ASSIGNED TASK: Within the records, find every line that includes the word "trash" and copy it.

Dataset excerpts
________________________________________
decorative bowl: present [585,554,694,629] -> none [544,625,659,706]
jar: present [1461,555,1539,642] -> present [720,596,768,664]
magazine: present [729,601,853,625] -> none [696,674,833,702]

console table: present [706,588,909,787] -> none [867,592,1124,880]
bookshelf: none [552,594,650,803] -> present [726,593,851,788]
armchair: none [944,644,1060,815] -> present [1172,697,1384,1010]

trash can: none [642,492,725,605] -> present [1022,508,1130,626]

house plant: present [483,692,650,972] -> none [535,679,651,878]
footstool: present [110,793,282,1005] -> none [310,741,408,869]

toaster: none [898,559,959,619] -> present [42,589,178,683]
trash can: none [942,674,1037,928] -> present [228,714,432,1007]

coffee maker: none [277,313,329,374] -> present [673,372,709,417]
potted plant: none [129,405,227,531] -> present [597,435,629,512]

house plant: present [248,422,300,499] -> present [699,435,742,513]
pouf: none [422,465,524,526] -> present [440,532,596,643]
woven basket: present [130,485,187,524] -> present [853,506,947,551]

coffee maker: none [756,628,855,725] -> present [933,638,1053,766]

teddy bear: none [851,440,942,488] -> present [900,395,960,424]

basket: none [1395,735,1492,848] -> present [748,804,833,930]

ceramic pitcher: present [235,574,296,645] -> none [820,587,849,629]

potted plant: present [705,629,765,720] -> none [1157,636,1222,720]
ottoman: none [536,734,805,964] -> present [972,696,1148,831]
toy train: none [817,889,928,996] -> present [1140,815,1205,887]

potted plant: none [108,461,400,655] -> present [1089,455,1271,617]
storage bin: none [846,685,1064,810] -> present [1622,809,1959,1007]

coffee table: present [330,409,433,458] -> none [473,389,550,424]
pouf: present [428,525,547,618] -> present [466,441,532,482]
________________________________________
SOLVED EXERCISE:
trash can: none [642,492,725,605] -> present [1022,508,1130,626]
trash can: none [942,674,1037,928] -> present [228,714,432,1007]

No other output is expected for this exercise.